* Source excerpt

╭──

Australia—like many other Commonwealth nations settled by colonial force—has a difficult relationship with its Indigenous peoples. In fact, Australia is the only Commonwealth nation lacking any kind of formal treaty with its Indigenous population: a fact that many see as a significant barrier to true reconciliation and improved Indigenous outcomes. Calls for a treaty have recently reached the highest levels of government. The Minister for Indigenous Australians, Ken Wyatt, has promised a referendum on the issue of constitutional recognition for Indigenous peoples within the current term of government. However, if such a treaty is to be politically feasible, it must either be merely symbolic or must create a legal distinction between Australian citizens, on the grounds of Indigenous heritage.

The legacy of terra nullius and the violent dispossession of Indigenous land continue to complicate the relationship between Indigenous Australians and the Australian state. There is now widespread public recognition that the treatment of Indigenous peoples by early British settlers was nothing short of horrific: a dark history of mass murder, rape, legal disenfranchisement, racial abuse and cruel paternalistic policies. Indigenous children were forcibly separated from their families by the Australian state until as late as 1970, in an effort to increase the rate of cultural assimilation by force. These children have come to be known as the stolen generation. Accordingly, any debate on the need for a treaty, or on the form such a treaty should take will occur within the context of this historical burden: all serious commentators in Australia agree that settlement caused deep and lasting intergenerational harm to Indigenous peoples. The nature of contemporary Indigenous disadvantage will be the first point of contention: would it be more efficient to allocated the resources invested in the treaty process to directly tackling Indigenous health and social welfare issues instead?

╰──

* Stated task A
Rewrite the paragraph of the excerpt on an Australian Indigenous treaty that begins "Australia—like many other Commonwealth nations" as a concise bulleted list, keeping its main facts.
* Stated task B
Answer these questions using the excerpt on an Australian Indigenous treaty:
(i) Which Commonwealth nation is described as lacking any formal treaty with its Indigenous population?
(ii) Who has promised a referendum on constitutional recognition for Indigenous peoples?
(iii) Until what year did the Australian state forcibly separate Indigenous children from their families?
* Stated task C
List every wrong that the excerpt on an Australian Indigenous treaty names as part of the dark history of early British settlers' treatment of Indigenous peoples.

[Collection entries]
╭──

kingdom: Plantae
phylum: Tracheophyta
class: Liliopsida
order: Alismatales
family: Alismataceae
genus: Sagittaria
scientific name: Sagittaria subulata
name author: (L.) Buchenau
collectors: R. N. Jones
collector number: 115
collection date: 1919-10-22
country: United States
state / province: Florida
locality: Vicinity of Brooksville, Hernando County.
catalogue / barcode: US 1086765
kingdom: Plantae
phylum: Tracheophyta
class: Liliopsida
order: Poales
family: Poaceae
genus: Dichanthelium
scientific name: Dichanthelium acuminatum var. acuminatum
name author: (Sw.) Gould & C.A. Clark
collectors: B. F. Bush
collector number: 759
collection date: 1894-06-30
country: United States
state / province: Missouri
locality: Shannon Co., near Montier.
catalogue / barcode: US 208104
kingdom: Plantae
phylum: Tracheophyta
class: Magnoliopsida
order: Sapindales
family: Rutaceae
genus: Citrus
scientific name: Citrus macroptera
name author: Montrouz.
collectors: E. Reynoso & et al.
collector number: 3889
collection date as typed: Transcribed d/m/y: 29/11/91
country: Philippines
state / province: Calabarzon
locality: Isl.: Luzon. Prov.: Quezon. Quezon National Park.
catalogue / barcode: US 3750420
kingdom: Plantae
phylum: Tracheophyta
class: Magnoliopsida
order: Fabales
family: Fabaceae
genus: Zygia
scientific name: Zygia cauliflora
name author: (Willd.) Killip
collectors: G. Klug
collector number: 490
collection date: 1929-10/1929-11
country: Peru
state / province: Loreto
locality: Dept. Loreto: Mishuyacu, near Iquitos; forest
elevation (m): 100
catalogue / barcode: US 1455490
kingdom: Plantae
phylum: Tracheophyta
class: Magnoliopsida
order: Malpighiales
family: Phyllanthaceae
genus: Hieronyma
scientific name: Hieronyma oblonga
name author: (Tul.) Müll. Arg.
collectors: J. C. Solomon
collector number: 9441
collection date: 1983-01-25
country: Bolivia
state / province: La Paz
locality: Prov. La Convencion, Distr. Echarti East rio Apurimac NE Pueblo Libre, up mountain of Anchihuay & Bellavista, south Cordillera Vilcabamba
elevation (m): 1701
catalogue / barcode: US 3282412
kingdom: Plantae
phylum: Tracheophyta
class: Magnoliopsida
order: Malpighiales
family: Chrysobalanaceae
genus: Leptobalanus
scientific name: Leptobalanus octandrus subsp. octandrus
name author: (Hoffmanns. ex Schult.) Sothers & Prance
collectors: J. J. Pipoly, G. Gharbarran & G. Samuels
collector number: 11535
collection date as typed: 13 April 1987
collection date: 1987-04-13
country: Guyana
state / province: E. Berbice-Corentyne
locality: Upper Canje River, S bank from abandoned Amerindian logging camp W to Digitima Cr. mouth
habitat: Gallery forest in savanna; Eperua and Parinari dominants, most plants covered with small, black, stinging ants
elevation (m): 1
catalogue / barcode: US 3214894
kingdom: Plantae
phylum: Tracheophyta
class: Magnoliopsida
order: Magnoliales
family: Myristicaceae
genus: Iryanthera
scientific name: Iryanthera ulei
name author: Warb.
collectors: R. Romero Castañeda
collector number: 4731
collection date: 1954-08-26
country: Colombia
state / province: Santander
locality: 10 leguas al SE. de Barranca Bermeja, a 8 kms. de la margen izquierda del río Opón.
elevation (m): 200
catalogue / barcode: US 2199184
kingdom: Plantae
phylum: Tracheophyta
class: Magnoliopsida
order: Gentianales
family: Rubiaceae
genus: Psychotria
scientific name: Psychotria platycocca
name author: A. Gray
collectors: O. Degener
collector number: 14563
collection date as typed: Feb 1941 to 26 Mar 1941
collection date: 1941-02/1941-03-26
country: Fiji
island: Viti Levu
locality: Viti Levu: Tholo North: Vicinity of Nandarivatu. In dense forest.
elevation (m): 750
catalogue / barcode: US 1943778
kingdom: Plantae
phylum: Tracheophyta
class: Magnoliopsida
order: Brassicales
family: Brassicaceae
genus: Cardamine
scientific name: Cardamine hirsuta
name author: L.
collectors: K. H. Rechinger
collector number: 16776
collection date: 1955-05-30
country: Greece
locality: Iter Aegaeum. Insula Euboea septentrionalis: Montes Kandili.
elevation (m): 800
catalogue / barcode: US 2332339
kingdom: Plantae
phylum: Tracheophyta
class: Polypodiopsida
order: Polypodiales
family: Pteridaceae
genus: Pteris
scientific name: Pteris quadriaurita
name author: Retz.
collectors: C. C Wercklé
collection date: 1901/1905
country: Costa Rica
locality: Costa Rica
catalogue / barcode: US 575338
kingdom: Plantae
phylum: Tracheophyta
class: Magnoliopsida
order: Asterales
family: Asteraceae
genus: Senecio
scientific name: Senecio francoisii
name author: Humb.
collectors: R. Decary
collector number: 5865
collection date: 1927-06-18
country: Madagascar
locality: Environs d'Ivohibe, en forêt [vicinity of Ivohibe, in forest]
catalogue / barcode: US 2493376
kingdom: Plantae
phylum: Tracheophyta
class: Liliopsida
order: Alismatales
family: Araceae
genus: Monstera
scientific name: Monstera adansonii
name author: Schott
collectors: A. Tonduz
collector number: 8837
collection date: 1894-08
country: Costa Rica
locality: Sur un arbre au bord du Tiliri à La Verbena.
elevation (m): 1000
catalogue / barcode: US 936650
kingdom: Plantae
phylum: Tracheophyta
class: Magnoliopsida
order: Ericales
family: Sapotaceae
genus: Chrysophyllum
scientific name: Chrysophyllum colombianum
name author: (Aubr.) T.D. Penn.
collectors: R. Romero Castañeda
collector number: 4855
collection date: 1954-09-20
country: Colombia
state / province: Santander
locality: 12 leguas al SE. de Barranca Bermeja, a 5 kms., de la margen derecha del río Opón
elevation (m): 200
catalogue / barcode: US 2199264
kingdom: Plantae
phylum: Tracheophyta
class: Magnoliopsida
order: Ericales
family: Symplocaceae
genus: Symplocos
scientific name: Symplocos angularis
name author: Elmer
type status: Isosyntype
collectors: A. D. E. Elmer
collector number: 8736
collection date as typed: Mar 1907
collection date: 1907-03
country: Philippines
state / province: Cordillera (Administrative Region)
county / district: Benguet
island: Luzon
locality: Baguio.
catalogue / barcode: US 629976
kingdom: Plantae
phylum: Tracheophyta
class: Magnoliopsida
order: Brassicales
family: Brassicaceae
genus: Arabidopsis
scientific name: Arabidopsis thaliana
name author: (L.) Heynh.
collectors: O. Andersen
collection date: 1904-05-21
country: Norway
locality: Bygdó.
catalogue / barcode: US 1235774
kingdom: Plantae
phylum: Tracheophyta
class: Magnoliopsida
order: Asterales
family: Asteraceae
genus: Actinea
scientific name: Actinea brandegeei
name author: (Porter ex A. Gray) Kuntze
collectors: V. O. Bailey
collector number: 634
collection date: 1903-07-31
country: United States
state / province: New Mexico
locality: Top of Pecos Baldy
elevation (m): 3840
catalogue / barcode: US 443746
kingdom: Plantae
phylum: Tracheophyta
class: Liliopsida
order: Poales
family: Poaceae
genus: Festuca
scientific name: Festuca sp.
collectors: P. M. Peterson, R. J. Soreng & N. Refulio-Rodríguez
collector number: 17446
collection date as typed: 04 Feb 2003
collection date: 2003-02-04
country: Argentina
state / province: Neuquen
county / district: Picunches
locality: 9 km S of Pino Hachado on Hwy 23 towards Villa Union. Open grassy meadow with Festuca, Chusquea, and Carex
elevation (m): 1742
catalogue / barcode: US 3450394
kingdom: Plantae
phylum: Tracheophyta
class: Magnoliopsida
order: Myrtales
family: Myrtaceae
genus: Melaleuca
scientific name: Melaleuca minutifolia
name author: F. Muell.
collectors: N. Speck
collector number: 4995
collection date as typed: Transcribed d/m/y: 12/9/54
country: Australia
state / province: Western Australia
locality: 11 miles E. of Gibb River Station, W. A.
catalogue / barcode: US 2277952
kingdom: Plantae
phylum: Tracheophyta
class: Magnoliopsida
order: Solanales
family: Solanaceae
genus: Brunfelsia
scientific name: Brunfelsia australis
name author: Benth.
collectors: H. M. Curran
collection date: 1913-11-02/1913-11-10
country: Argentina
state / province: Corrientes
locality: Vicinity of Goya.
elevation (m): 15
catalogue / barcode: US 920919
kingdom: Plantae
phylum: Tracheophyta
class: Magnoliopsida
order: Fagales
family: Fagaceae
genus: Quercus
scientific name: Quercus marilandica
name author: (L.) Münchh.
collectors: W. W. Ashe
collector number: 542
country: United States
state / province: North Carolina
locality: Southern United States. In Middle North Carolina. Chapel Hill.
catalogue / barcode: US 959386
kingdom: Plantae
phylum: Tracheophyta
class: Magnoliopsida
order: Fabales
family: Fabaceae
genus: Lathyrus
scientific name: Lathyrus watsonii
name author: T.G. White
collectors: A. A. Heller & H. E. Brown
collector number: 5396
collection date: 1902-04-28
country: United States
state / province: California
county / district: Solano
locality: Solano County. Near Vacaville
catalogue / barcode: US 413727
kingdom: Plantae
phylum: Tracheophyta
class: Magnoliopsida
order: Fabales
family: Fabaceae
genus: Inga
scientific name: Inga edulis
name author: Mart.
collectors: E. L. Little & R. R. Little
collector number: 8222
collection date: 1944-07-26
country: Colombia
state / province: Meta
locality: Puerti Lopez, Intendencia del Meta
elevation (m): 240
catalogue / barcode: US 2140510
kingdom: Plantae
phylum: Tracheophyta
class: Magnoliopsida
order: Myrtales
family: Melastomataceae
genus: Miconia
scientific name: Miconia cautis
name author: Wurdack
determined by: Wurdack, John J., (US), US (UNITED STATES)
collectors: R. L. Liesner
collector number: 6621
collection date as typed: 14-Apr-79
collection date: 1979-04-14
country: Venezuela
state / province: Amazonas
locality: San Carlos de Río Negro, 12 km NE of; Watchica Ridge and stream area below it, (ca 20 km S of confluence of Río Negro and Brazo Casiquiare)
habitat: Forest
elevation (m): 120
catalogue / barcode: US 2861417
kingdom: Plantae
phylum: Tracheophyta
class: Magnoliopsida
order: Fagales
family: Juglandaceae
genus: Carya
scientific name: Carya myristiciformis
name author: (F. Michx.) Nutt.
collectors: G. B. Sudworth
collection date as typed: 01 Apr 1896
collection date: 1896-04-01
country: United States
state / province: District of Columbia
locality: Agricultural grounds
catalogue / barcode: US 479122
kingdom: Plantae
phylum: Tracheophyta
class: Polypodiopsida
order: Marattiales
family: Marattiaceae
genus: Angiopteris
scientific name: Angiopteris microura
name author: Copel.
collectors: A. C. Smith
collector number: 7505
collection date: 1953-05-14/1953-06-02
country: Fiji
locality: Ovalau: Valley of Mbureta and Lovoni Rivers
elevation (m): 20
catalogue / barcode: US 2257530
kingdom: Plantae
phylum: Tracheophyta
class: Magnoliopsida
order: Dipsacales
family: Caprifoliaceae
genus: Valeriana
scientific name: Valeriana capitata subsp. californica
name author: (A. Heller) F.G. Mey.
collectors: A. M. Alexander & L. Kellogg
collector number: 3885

╰──

* Written response A
- Australia, like other Commonwealth nations settled by colonial force, has a difficult relationship with its Indigenous peoples.
- It is the only Commonwealth nation with no formal treaty with its Indigenous population, which many see as a barrier to reconciliation and better Indigenous outcomes.
- Calls for a treaty have reached the highest levels of government.
- Ken Wyatt, the Minister for Indigenous Australians, has promised a referendum on constitutional recognition of Indigenous peoples within the current term of government.
- To be politically feasible, a treaty must either be merely symbolic or create a legal distinction between Australian citizens on the grounds of Indigenous heritage.

* Written response B
(i) Australia.
(ii) Ken Wyatt, the Minister for Indigenous Australians.
(iii) 1970.

* Written response C
- Mass murder
- Rape
- Legal disenfranchisement
- Racial abuse
- Cruel paternalistic policies